With the clock ticking to provide sewer service to Gateway Industrial Centre, a planned development that will include the new Georgia Poultry Laboratory, the Hall County Board of Commissioners voted Thursday night to move ahead with its plan to build a wastewater treatment plant in North Hall.
The county agreed to provide sewer service to the 518-acre industrial park within 36 months after Georgia Poultry closed on its property there in October. It’s expected to cost $3.2 million for the county to build a 3,500-foot gravity sewer and 75,000-gallons-per-day treatment plant. The county is also waiting for a final permit from the state Environmental Protection Division for the facility, which is expected by March 2013, said Ken Rearden, county director of public works and utilities. He said the county has already spent $393,500 toward its own system.
Rearden said it will take about eight months to design the project and a year to construct, with the ability to operate by January 2015.
The commission approved the proposal by a 4-to-1 vote, with Commissioner Billy Powell opposed.
“I don’t think we need another capital project that we then have to operate and maintain for years to come,” Powell said.

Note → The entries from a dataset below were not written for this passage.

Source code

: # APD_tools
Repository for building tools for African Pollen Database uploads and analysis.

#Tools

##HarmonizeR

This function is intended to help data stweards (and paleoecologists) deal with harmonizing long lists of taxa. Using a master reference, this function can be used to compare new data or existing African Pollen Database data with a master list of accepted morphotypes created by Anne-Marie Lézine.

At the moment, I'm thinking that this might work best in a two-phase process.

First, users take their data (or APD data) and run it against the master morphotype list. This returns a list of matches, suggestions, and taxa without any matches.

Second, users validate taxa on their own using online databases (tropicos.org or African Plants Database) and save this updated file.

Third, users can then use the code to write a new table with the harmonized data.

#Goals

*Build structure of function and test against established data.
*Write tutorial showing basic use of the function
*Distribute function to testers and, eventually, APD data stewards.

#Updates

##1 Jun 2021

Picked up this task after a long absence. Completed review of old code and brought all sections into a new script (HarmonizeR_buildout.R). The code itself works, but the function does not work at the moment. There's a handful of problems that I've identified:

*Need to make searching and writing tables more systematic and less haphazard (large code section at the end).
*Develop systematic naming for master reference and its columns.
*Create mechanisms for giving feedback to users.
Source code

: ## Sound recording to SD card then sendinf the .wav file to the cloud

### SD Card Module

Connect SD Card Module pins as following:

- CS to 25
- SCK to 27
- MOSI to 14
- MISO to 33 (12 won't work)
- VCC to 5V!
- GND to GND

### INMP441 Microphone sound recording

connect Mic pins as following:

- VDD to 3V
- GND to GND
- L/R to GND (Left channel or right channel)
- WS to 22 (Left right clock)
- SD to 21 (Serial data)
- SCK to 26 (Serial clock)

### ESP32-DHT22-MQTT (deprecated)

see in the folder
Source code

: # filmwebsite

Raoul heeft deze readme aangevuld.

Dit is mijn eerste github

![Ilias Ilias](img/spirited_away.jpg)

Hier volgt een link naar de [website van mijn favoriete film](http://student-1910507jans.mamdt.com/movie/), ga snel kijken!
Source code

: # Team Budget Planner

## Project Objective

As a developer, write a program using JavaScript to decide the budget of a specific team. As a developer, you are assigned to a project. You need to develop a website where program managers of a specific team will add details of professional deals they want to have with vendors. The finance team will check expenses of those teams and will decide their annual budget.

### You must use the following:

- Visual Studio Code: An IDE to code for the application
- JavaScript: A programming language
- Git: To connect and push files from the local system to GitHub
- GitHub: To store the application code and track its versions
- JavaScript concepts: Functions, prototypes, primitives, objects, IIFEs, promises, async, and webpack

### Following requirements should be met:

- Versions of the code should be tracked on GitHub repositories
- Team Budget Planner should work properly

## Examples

The county bought its South Hall wastewater treatment plant in 2008 for $14.5 million, but it’s been unprofitable and the county is struggling to make principal payments on its debt. Officials have proposed dipping into SPLOST revenue. Commissioner Craig Lutz said new revenue expected from the industrial park gives the county the freedom to build its own system.
“We already have a sewer plant in South Hall. So putting in the new sewer plant — while there is an infrastructure cost upfront — we spread out the operational cost between the two and it actually makes it cheaper to run both of them,” he said. “We also add an additional stream of revenue and having this new revenue stream coming in, I think is going to help both the residents of South Hall County that are on the sewer system, we talked about the rates tonight, because all that’s coming in right now is commercial. Commercial has no caps, they pay quite a bit. So, I think we’re going to be in good shape.”
The commissioners also agreed to send EPD a letter clarifying that the county’s zoning regulations on the landfill on Old County Dump Road don’t allow food composting. Commissioner Ashley Bell said he was not made aware of two letters sent by outgoing Chairman Tom Oliver that said the landfill’s zoning allowed composting and that the proposed composting operation was consistent with the county’s Solid Waste Management Plan. Landowner Kenneth Cronan received a permit to compost and then successfully applied for a slight modification to the permit to compost food waste. Residents said they can still smell the odor.
“This is my district and I never saw this letter. This affects people who live in my district,” Bell said. “I don’t want composting or food waste. It’s that simple.”
The commissioners also approved a resolution authorizing administrative and judicial action opposing the city of Gainesville’s plan to annex 115 “island” properties.